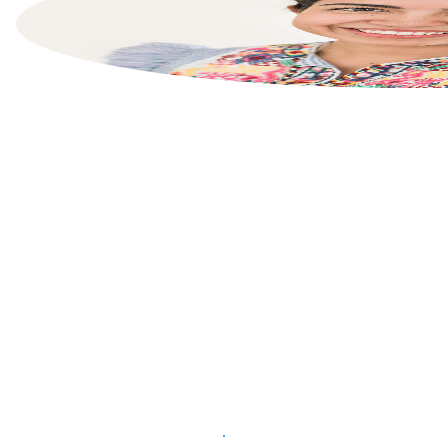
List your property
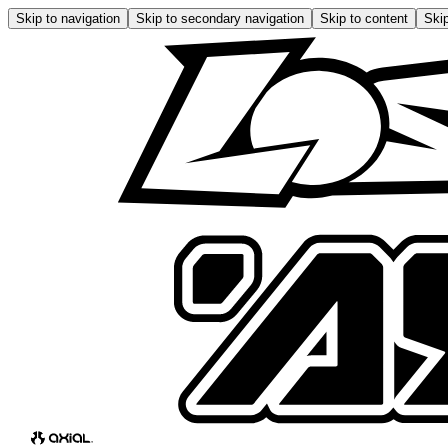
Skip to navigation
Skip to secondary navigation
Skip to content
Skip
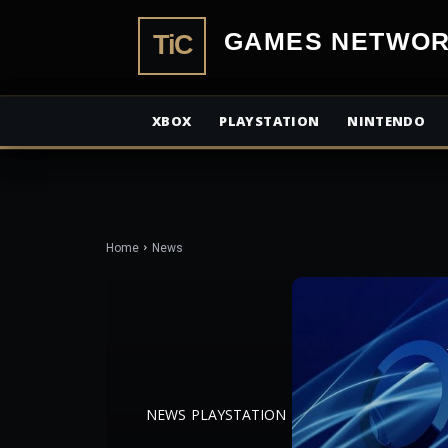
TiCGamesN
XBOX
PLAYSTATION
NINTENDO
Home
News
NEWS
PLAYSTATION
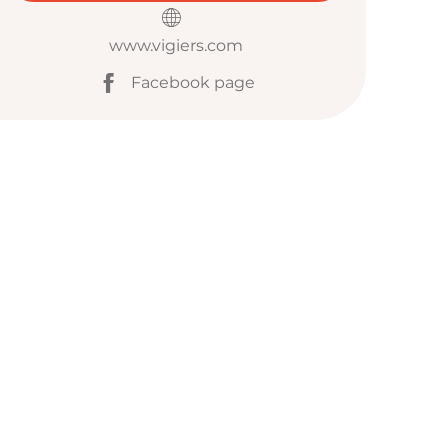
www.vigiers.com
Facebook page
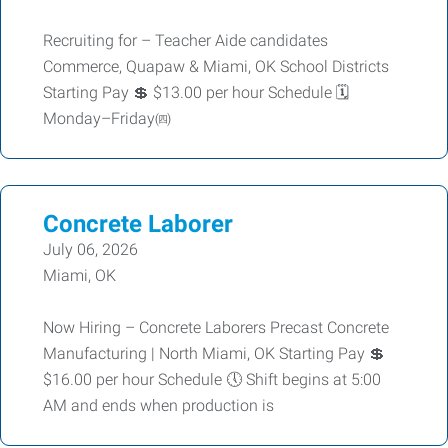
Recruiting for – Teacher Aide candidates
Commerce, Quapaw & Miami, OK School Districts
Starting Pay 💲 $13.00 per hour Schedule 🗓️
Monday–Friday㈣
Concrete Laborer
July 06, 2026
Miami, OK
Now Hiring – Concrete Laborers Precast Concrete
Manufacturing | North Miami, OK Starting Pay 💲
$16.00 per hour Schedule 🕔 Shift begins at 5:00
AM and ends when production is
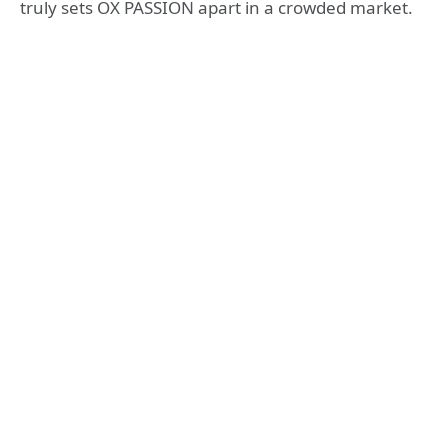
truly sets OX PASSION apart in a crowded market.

* * *

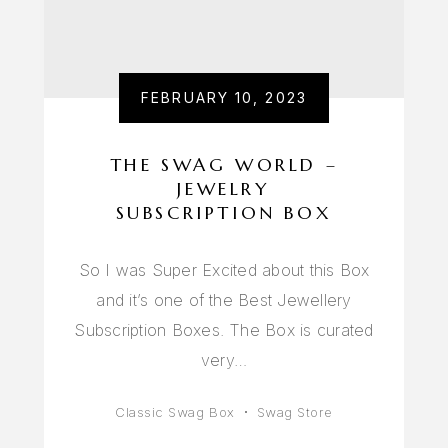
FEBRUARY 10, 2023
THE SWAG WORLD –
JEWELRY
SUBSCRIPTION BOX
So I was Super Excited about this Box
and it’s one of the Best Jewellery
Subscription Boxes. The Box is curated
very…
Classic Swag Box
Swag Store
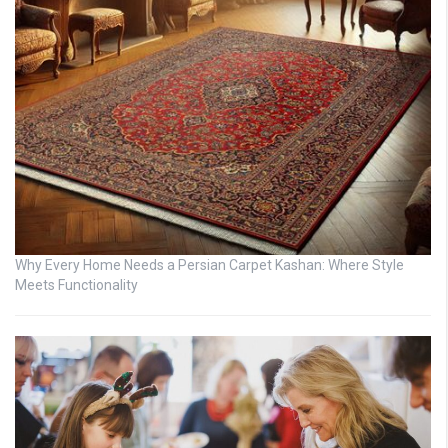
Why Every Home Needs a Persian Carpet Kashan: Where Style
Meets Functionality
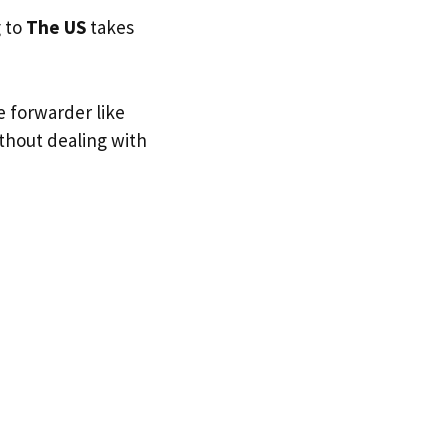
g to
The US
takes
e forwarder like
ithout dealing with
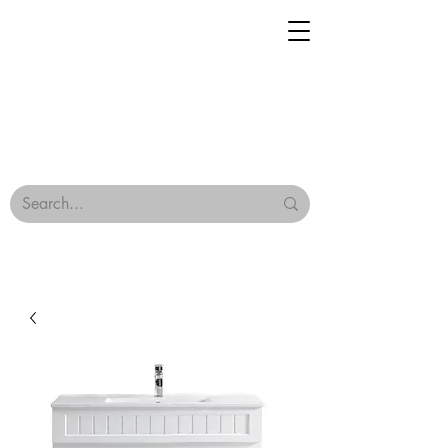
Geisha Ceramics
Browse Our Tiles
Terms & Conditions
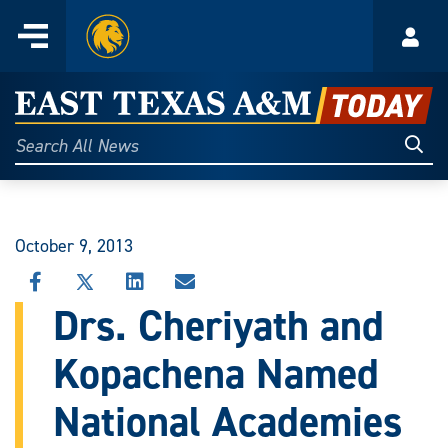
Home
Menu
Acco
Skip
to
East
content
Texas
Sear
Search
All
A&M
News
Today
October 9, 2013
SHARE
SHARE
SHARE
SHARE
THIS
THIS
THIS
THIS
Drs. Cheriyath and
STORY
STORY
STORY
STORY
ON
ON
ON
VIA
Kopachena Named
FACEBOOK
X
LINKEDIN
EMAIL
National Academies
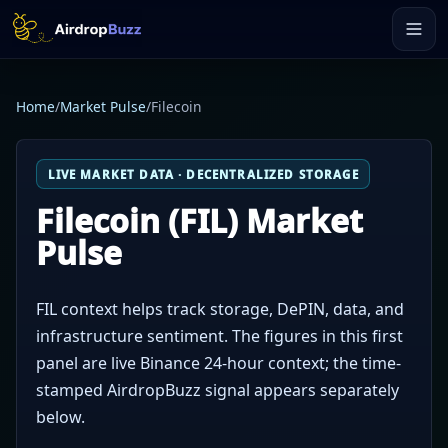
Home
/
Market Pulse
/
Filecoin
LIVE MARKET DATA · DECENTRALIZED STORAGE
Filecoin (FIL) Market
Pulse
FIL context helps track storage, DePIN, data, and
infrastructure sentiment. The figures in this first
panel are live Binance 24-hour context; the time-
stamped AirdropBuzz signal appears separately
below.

--

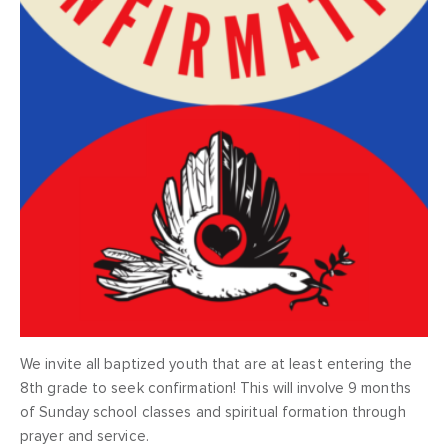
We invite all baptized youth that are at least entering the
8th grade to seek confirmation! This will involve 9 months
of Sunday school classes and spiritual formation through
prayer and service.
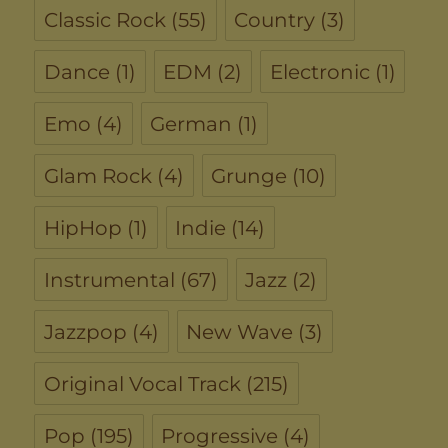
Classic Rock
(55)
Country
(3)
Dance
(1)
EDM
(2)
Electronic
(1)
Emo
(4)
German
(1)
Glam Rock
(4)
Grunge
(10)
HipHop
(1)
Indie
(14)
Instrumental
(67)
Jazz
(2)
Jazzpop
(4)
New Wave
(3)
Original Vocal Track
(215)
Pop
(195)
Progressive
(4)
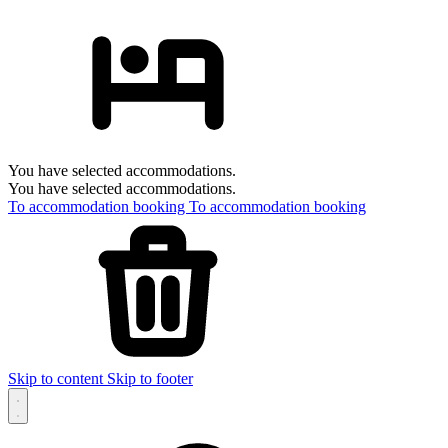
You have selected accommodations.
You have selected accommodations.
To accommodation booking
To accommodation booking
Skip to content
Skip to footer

WORK TO BE COMPLETED>
Could you give the lines from the line with "List your property" to the line with "AM and ends when production is" again, renaming "Starting Pay" as "Base Pay" and changing nothing else? Leave the pictures out.

EXERCISE RESPONSE>
List your property
Skip to navigation
Skip to secondary navigation
Skip to content
Skip
TiCGamesN
XBOX
PLAYSTATION
NINTENDO
Home
News
NEWS
PLAYSTATION
www.vigiers.com
Facebook page
Recruiting for – Teacher Aide candidates
Commerce, Quapaw & Miami, OK School Districts
Base Pay 💲 $13.00 per hour Schedule 🗓️
Monday–Friday㈣
Concrete Laborer
July 06, 2026
Miami, OK
Now Hiring – Concrete Laborers Precast Concrete
Manufacturing | North Miami, OK Base Pay 💲
$16.00 per hour Schedule 🕔 Shift begins at 5:00
AM and ends when production is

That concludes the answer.